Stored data

..............................

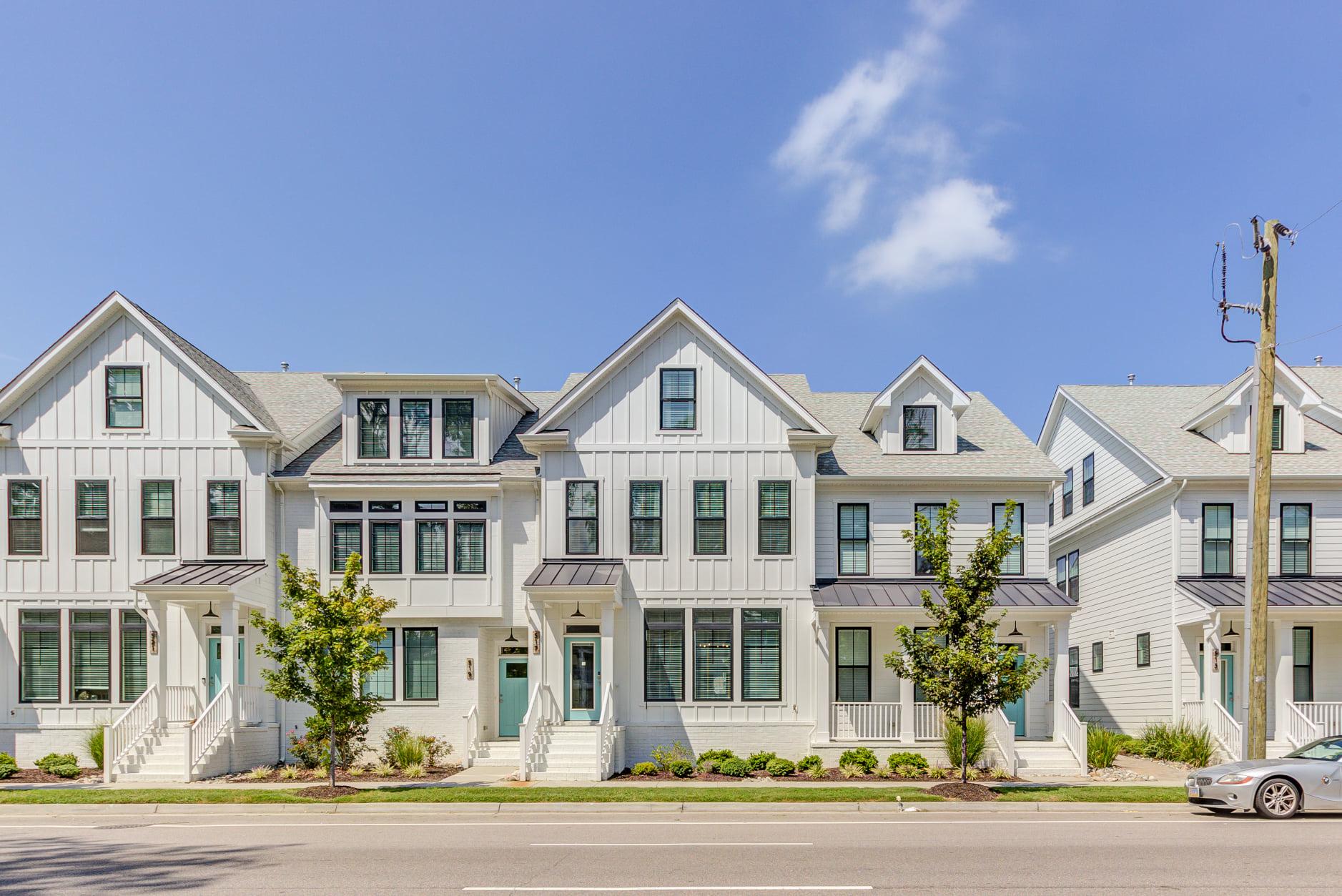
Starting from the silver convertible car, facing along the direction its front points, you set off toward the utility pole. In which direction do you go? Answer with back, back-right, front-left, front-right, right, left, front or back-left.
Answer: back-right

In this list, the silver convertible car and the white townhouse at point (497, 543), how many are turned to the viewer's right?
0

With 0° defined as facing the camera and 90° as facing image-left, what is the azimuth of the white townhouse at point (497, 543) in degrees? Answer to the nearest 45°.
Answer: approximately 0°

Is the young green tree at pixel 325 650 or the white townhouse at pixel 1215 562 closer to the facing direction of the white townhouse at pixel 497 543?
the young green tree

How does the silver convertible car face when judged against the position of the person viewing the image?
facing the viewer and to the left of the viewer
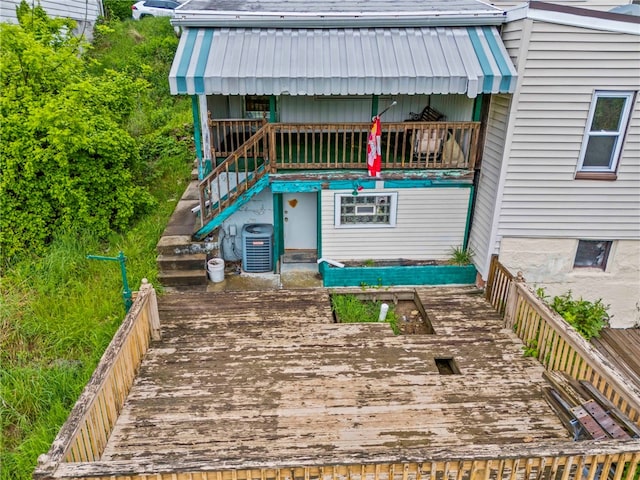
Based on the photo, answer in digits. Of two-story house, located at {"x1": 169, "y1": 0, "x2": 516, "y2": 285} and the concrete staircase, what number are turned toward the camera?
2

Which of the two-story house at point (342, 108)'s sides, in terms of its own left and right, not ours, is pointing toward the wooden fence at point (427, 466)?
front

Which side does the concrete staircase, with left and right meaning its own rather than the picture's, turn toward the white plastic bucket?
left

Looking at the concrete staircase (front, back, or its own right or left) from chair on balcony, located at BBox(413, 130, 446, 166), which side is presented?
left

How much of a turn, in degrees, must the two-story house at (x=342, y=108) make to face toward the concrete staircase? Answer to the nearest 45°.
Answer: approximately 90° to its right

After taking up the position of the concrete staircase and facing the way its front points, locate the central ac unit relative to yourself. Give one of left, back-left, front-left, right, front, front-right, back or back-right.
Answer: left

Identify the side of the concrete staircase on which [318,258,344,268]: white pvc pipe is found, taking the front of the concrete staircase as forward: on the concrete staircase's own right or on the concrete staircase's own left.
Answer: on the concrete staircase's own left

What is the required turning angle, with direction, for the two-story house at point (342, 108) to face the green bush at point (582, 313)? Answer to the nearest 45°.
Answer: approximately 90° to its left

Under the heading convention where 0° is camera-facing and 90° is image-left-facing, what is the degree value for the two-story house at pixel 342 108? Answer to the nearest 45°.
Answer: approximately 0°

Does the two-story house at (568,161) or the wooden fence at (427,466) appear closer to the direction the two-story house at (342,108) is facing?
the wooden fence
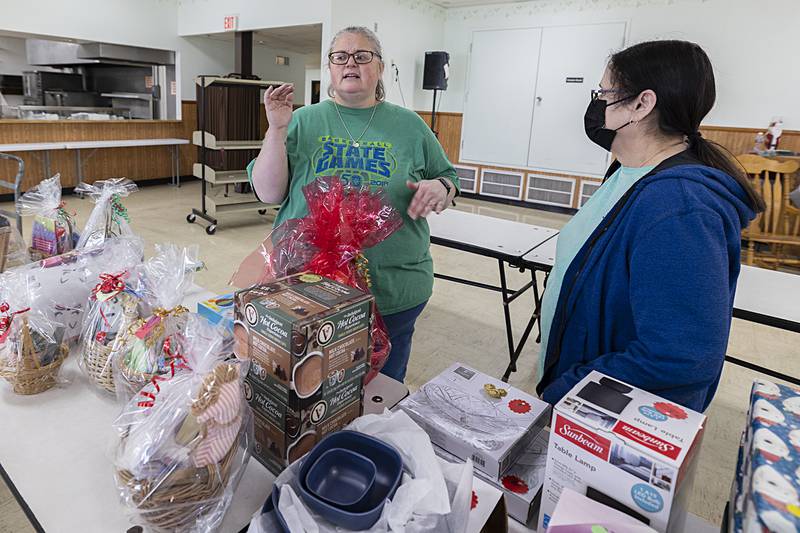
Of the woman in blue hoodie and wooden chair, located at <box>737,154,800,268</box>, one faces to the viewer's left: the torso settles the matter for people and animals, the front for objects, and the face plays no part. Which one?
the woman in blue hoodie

..............................

WORK TASK: Print all of the lines above verbatim, leaving out the pictures.

TASK RESPONSE:
Starting from the silver convertible car, facing along the direction its front points, you set off toward the utility pole. In which direction do you go? Answer with back, back-right, front-left, front-right, right, left, front or back-left.
Answer: back-right

In this list, the silver convertible car and the white townhouse at point (497, 543), how many are turned to the viewer's right?
0

With 0° defined as facing the camera and 90° as facing image-left, what is the azimuth of the white townhouse at point (497, 543) in degrees? Answer to the nearest 45°.
Answer: approximately 0°

Is the young green tree at pixel 325 650 or the white townhouse at pixel 1215 562 closer to the facing direction of the white townhouse at pixel 497 543?
the young green tree

How does the silver convertible car face when judged against the position of the person viewing the image?
facing the viewer and to the left of the viewer
Based on the photo, answer in digits. Of two-story house, located at {"x1": 169, "y1": 0, "x2": 516, "y2": 285} and the concrete staircase, what number are turned toward the camera?
2

Which of the two-story house at point (342, 108)'s sides, in terms of its own left and right, not ours, is pointing toward the wooden fence at point (427, 466)?
front

Which side does the concrete staircase, with left and right meaning its own rather than the picture's, turn toward the white plastic bucket?
left

Looking at the concrete staircase (front, back, or its own right or left) from chair on balcony, located at BBox(413, 130, 446, 166), which side is presented?
left

How much of a turn, in degrees, must the two-story house at (x=342, y=108) make to face toward the concrete staircase? Answer to the nearest 45°.
Answer: approximately 90° to its right

After taking up the position of the concrete staircase and facing the way its front points, locate the central ac unit relative to yourself. Give one of left, back-left, front-left, right, front, front-right, back or back-right.
Answer: left

Identify the side of the concrete staircase on which [318,258,344,268]: white pvc pipe is found, taking the front of the concrete staircase as forward: on the concrete staircase's own right or on the concrete staircase's own left.
Answer: on the concrete staircase's own left

What is the required turning angle, with direction, for the two-story house at point (342, 108) to face the green bush at point (582, 313)? Answer to the nearest 45°.
Answer: approximately 90° to its left

Under the heading convention where 0° is camera-facing and 90° is image-left-facing, what is the degree value for the two-story house at pixel 342 108? Answer to the nearest 45°.
Answer: approximately 0°

Does the two-story house at (568,161) or the wooden fence at (427,466) appear closer to the direction the two-story house at (342,108) is facing?
the wooden fence
Of the woman in blue hoodie and wooden chair, located at <box>737,154,800,268</box>, one faces to the viewer's left: the torso settles the matter for people and animals, the front for objects, and the face plays no part. Which one?
the woman in blue hoodie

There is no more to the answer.